Anna Maria Pammer, soprano
Anna Maria Pammer, soprano
It is a pleasure to hear this difficult music presented with such grace and authority by an Austrian duo, performing in their musical mother tongue, as it were. Pammer demonstrated a love of the poetry, in her clear diction and native pronunciation. While never making obvious gestures that would have undermined the abstract, opaque nature of the literary style, Pammer communicated the intimacy and urgency of the poems. Vorzellner's support at the piano provided the psychological background for the troubling words. In the first set of songs, Berg's Vier Lieder, op. 2, with texts by Friedrich Hebbel and Alfred Mombert, this was a post-chromatic, jazzy color.

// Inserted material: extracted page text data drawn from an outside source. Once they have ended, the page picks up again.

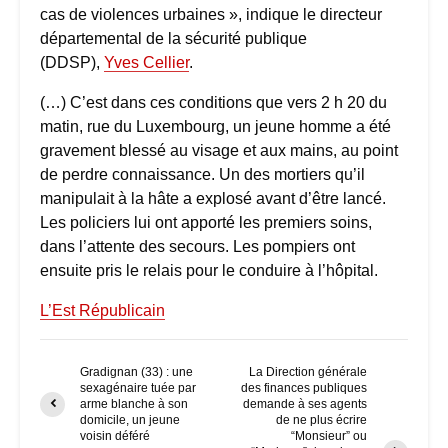
cas de violences urbaines », indique le directeur
départemental de la sécurité publique
(DDSP),
Yves Cellier
.
(…) C’est dans ces conditions que vers 2 h 20 du
matin, rue du Luxembourg, un jeune homme a été
gravement blessé au visage et aux mains, au point
de perdre connaissance. Un des mortiers qu’il
manipulait à la hâte a explosé avant d’être lancé.
Les policiers lui ont apporté les premiers soins,
dans l’attente des secours. Les pompiers ont
ensuite pris le relais pour le conduire à l’hôpital.
L’Est Républicain
Gradignan (33) : une
La Direction générale
sexagénaire tuée par
des finances publiques
arme blanche à son
demande à ses agents
domicile, un jeune
de ne plus écrire
voisin déféré
“Monsieur” ou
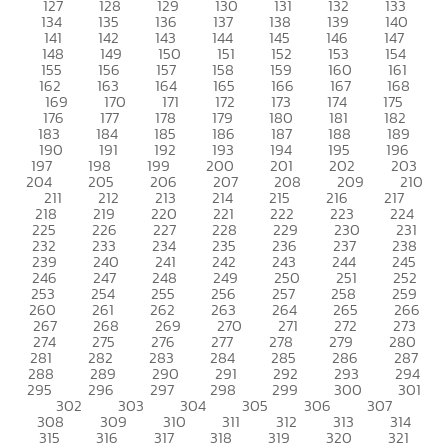
127
128
129
130
131
132
133
134
135
136
137
138
139
140
141
142
143
144
145
146
147
148
149
150
151
152
153
154
155
156
157
158
159
160
161
162
163
164
165
166
167
168
169
170
171
172
173
174
175
176
177
178
179
180
181
182
183
184
185
186
187
188
189
190
191
192
193
194
195
196
197
198
199
200
201
202
203
204
205
206
207
208
209
210
211
212
213
214
215
216
217
218
219
220
221
222
223
224
225
226
227
228
229
230
231
232
233
234
235
236
237
238
239
240
241
242
243
244
245
246
247
248
249
250
251
252
253
254
255
256
257
258
259
260
261
262
263
264
265
266
267
268
269
270
271
272
273
274
275
276
277
278
279
280
281
282
283
284
285
286
287
288
289
290
291
292
293
294
295
296
297
298
299
300
301
302
303
304
305
306
307
308
309
310
311
312
313
314
315
316
317
318
319
320
321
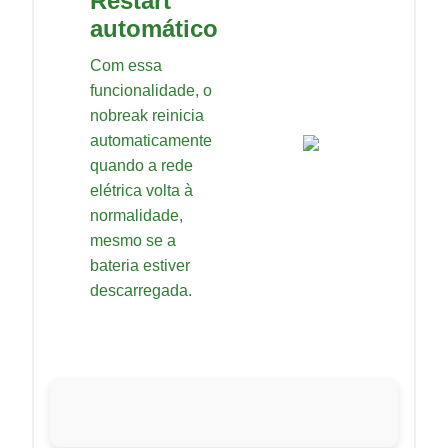
Restart
automático
Com essa
funcionalidade, o
nobreak reinicia
automaticamente
quando a rede
elétrica volta à
normalidade,
mesmo se a
bateria estiver
descarregada.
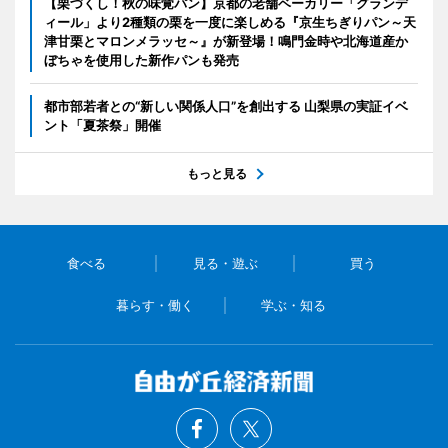
【栗づくし！秋の味覚パン】京都の老舗ベーカリー「グランデ
ィール」より2種類の栗を一度に楽しめる『京生ちぎりパン～天
津甘栗とマロンメラッセ～』が新登場！鳴門金時や北海道産か
ぼちゃを使用した新作パンも発売
都市部若者との“新しい関係人口”を創出する 山梨県の実証イベ
ント「夏茶祭」開催
もっと見る
食べる
見る・遊ぶ
買う
暮らす・働く
学ぶ・知る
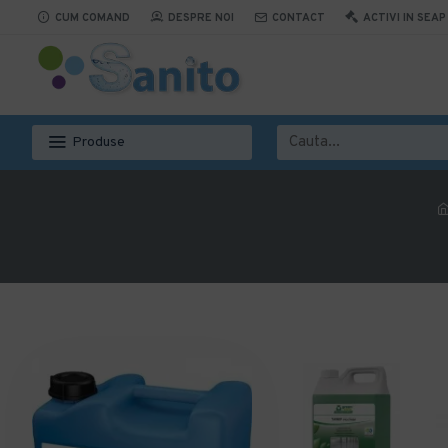
CUM COMAND
DESPRE NOI
CONTACT
ACTIVI IN SEAP
Produse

At the conclusion, with Berg's first fully atonal composition, Warm die Lüfte, Vorzellner's roaring glissando brought the air of repose crashing down as the narrator became agitated. The song ended with the voice in a low register, and a chord buzzing with dissonance.

All but the first group of songs set poems by Stefan George (1868-1933), a poet who might be described as a German symbolist who reconciled German modernism with classical poetry. He translated Dante, Shakespeare, and Baudelaire into German. Webern's much more pointillistic settings of George's poems, especially the Vier Lieder nach Stefan George, captured the disturbing, erotic tone -- just with George's ambiguous, homoerotic aesthetic shifted into a female voice. While Webern shows his characteristic economy in these songs from around 1908, Schoenberg's setting of the fifteen songs of Das Buch der hängenden Gärten, op. 15, is more intense and emotionally direct. The climax of the cycle was the paean to pure lust, Wenn ich heut nicht deinen Leib berühre (If I do not touch your body today), with its agitated piano accompaniment incarnating the narrator's feverish passion. The final song was wreathed by a gorgeous prelude in piano and a long, somber postlude.

The free concert series at the National Gallery of Art continues this week with a Wednesday recital by pianist Tao Lin (May 9, 12:10 pm) in the East Building Auditorium and a Sunday concert by the National Gallery Chamber Players String Quartet and pianist Miceal O'Rourke (May 13, 6:30 pm).